I need to store a U.S. $ dollar amount in a field of a Django model. What is the best model field type to use? I need to be able to have the user enter this value (with error checking, only want a number accurate to cents), format it for output to users in different places, and use it to calculate other numbers.


u
user8193706

A decimal field is the right choice for the currency value.

It will look something like:

credit = models.DecimalField(max_digits=6, decimal_places=2)

Unless you want to represent the national debt, in which case max_digits has to be > 20
decimal_places=2 is not necessarily correct if you need this to support other currencies. Some currencies have three decimal places, and Bitcoin has a whooping 8.
I think this example is correct almost to all currencies. To represent currencies as Bitcoin, I think is much better to use an integer field to save the amount in satoshis, and then show it to the final user in the representation that you want (BTC, mBTC, etc)
@LieRyan that's true. We have to take note of modern types of "currency" to prevent any future db modifications. No offence for the use of quotes.
This answer stackoverflow.com/questions/224462/… suggests using max_digits=19, decimal_place=4 to be safe.
M
Michael Thompson

The other answers are 100% right but aren't very practical as you'll still have to manually manage output, formatting etc.

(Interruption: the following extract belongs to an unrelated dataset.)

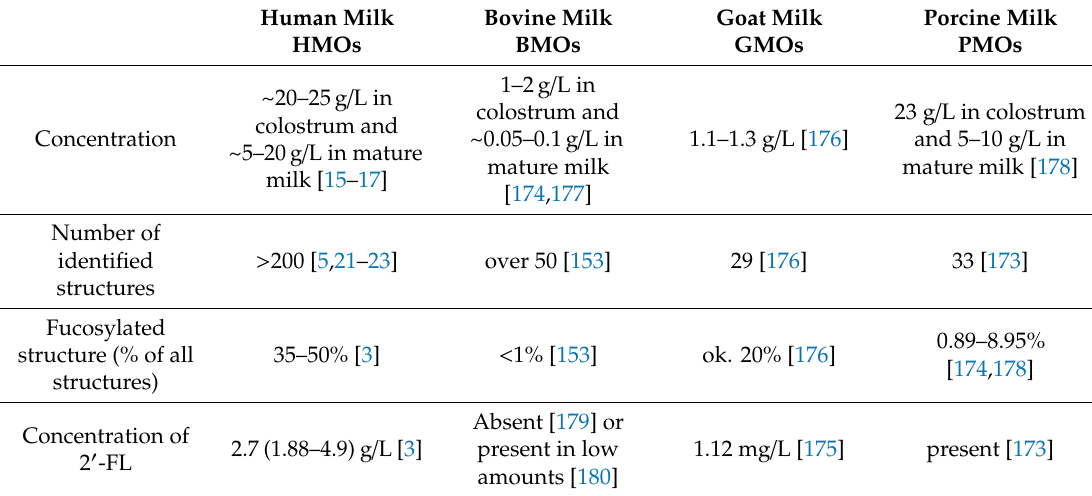
Table 2. Characteristics of milk oligosaccharides of some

I would suggest using django-money:

from djmoney.models.fields import MoneyField
from django.db import models


def SomeModel(models.Model):
    some_currency = MoneyField(
        decimal_places=2,
        default=0,
        default_currency='USD',
        max_digits=11,
    )

Works automatically from templates:

{{ somemodel.some_currency }}

Output:

$123.00

It has a powerful backend via python-money and it's essentially a drop-in replacement for standard decimal fields.

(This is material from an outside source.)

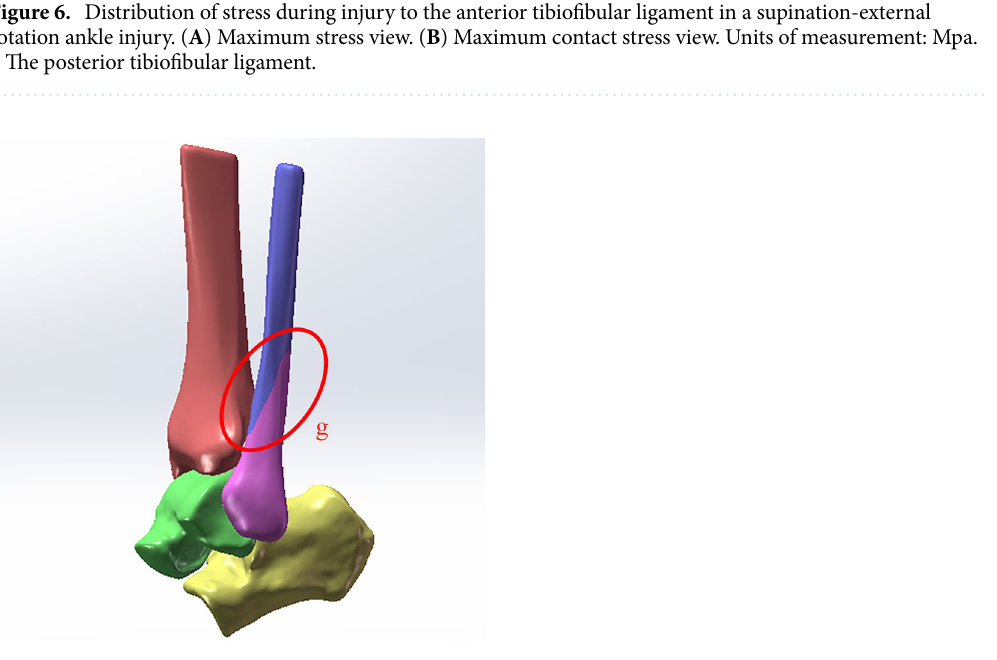
Figure 7. Model of lateral malleolar fracture in a supination-external rotation ankle joint injury. g: The fracture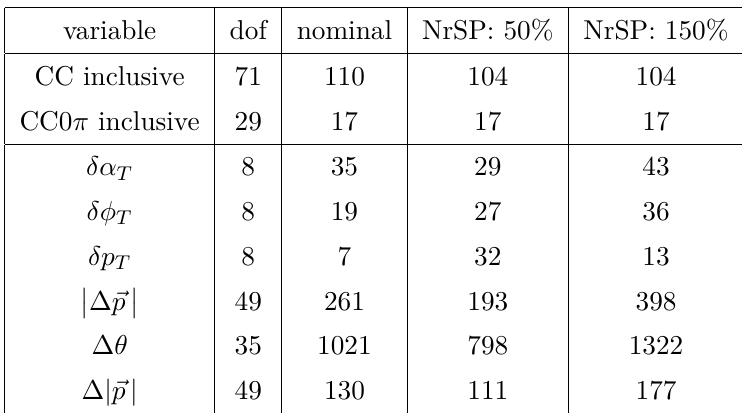
Table 3 . χ 2 -likelihood test for T2K variables. The number of degrees of freedom (dof) is given in the second column, while in the another three ones, results obtained for different distributions and three NrSP — proton re-scattering probability — configurations (nominal, 50% and 150% strengths) are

(with error checking, only want a number accurate to cents), format it for output to users in different places, and use it to calculate other numbers. For such cases, use DecimalField is more practical. And I believe it is applied for most people. Using django-money as they highlighted, include Currency handling. So this is more for project involving transaction such as ecommerce sites, payment gateway, digital currency, banking, etc....
I'd argue that since they're working with USD -- a currency -- it makes more sense to use a currency-handling library like django-money (python-money) as it makes everything work as you'd expect and affords future feature adjustments. The original question says they need formatting and calculation (as you quoted) and for that you're better off using a currency library instead of a simple decimal field.
What if I want to add two money fields or do some calculations?
@saran3h you can work with money instances and perform calculations like any other number (decimal) instance. You can add/subtract, multiply by integers, etc.
L
Lee Hinde
field = models.DecimalField(max_digits=8, decimal_places=2)

Note that max_digits should be >= decimal_places. This example setting would allow a value up to: 999,999.99

Docs: https://docs.djangoproject.com/en/1.10/ref/models/fields/#decimalfield


J
J__

Define a decimal and return a $ sign in front of the value.

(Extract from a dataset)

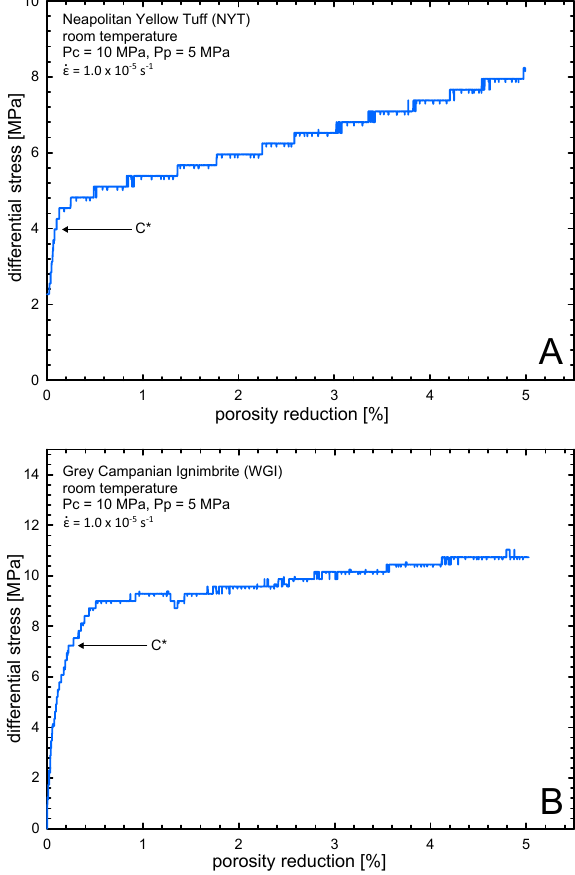
Fig. 10. Constant strain rate stress-porosity reduction curves for as-collected Neapolitan Yellow Tuff (A) and Grey Campanian Ig- nimbrite (B) . The experiments shown here are the same as those in Fig. 9. The experimental conditions are provided on each panel and the positions of C ∗ are indicated by the arrows. The steps in the data are due to the stepwise nature of the pumps. Note that the porosity reduction on the x axis is not a relative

    price = models.DecimalField(max_digits=8, decimal_places=2)

    @property
    def price_display(self):
        return "$%s" % self.price

You do realize that you just created an infinite recursion loop in your property, right?
Interesting. May I ask how that it?
m
manuelpgs
field = models.DecimalField(max_digits=8, decimal_places=2)

Should create a field for PostgreSQL like:

 "field" numeric(8, 2) NOT NULL

Which is the best way for PostGreSQL stored US dollar amount.

If you need a PostgreSQL field type "double precision", then you need do in django model:

field = models.FloatField()

Beware of representing money as a floating point number, as people tend to get unhappy about rounding errors w.r.t. their money. See: stackoverflow.com/questions/3730019/… for more details.